[Spatial annotation entries]
# # # #

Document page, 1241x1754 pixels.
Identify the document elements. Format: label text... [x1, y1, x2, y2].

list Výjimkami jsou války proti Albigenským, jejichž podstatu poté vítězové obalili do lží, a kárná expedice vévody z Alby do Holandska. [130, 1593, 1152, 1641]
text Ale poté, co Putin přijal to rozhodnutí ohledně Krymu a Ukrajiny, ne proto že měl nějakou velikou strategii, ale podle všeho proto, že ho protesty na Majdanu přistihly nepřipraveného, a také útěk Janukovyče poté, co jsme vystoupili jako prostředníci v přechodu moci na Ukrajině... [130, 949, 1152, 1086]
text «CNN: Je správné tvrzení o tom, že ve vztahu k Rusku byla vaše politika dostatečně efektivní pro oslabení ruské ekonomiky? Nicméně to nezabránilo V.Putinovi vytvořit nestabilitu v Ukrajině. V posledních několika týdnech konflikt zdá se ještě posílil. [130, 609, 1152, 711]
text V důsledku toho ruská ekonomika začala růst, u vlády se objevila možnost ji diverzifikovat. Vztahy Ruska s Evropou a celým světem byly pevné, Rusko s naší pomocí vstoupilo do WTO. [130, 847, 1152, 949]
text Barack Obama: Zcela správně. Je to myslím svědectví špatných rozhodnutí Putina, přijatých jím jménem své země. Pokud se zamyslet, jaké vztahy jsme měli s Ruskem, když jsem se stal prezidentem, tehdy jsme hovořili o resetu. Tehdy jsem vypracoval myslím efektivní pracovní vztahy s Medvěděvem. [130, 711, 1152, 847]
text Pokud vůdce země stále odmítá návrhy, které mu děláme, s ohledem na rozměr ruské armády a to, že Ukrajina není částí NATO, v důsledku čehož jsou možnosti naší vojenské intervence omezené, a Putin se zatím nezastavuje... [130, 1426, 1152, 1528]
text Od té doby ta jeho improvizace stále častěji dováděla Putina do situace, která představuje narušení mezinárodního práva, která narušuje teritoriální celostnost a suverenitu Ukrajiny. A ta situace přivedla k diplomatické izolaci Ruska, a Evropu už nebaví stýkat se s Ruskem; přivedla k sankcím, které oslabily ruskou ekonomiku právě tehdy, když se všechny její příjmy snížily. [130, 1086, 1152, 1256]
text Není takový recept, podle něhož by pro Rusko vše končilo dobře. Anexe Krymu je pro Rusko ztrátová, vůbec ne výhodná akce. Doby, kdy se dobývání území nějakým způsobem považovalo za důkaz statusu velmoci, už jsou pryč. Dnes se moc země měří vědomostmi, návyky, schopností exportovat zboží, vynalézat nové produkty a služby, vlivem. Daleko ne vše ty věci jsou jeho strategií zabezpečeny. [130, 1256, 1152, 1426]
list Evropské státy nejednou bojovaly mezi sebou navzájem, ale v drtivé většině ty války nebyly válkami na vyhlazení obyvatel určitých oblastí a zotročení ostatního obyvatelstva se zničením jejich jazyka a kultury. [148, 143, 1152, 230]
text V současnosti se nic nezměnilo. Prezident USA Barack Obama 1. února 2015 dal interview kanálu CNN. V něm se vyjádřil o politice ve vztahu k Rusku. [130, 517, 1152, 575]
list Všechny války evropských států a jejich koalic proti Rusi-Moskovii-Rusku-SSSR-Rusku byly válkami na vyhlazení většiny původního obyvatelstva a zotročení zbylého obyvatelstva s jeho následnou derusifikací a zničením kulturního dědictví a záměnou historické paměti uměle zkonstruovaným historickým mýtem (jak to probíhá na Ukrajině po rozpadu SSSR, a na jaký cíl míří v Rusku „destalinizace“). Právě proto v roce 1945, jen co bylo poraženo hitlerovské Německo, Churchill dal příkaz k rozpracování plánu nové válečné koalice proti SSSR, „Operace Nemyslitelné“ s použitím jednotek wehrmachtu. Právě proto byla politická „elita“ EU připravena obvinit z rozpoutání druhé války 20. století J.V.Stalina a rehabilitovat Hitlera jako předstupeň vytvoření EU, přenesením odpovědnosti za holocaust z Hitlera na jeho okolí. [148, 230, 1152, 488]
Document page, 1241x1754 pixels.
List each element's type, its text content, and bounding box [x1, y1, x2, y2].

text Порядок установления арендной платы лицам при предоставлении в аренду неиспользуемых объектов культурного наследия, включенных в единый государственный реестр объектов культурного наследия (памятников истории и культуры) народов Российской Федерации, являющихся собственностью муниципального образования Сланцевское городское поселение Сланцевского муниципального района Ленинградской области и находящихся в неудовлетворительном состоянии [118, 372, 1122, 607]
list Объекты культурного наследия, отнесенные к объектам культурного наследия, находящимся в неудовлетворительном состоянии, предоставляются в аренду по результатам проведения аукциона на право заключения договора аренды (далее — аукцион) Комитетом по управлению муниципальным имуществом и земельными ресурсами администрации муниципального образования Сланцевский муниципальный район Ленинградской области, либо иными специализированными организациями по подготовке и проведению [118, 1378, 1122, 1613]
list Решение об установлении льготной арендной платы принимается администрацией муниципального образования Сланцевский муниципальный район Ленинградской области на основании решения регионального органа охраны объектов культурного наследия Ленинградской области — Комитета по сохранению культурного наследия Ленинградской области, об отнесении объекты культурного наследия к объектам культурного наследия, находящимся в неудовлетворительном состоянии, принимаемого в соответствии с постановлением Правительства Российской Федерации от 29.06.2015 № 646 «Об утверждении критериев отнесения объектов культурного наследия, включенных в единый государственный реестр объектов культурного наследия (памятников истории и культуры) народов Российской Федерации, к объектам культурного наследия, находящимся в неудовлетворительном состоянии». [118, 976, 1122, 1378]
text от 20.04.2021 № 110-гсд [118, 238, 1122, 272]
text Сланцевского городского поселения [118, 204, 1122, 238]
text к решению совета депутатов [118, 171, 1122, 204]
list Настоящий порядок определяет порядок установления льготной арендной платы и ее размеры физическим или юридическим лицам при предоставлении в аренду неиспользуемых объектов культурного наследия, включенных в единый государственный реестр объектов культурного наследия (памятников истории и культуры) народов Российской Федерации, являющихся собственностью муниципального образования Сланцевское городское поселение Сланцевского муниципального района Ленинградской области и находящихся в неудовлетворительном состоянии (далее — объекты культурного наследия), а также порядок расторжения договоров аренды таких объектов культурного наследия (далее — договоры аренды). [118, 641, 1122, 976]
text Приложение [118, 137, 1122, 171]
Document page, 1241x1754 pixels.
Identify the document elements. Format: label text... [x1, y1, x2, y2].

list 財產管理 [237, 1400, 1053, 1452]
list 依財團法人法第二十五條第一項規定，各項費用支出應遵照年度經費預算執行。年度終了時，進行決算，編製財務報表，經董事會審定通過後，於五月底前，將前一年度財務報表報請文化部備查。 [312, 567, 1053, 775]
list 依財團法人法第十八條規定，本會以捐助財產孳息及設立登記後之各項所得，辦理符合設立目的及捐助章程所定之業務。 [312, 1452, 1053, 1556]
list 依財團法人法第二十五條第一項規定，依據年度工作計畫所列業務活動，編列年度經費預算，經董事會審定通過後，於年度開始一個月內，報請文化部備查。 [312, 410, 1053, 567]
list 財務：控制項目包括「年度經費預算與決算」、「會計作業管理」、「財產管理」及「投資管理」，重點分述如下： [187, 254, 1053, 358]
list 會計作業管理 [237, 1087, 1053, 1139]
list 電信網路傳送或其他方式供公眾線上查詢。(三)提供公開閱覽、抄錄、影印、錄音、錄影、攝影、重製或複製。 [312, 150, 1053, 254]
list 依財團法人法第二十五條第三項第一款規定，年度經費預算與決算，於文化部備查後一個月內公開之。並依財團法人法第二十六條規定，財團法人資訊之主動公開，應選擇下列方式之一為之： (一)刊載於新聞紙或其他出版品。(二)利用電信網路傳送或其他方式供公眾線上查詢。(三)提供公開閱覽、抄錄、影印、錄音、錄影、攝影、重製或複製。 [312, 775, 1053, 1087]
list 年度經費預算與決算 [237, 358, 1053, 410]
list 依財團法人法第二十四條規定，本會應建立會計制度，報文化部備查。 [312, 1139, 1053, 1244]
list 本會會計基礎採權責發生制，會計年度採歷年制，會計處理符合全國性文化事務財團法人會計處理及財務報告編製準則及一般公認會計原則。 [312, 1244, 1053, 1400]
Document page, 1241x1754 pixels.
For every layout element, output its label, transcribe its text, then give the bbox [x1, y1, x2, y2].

# # # #

Write out every line of the material from the line containing "list 財產管理 [237, 1400, 1053, 1452]" to the line containing "1452, 1053, 1556]", both included, reproducing each one character for character.

• [Result]:
list 財產管理 [237, 1400, 1053, 1452]
list 依財團法人法第二十五條第一項規定，各項費用支出應遵照年度經費預算執行。年度終了時，進行決算，編製財務報表，經董事會審定通過後，於五月底前，將前一年度財務報表報請文化部備查。 [312, 567, 1053, 775]
list 依財團法人法第十八條規定，本會以捐助財產孳息及設立登記後之各項所得，辦理符合設立目的及捐助章程所定之業務。 [312, 1452, 1053, 1556]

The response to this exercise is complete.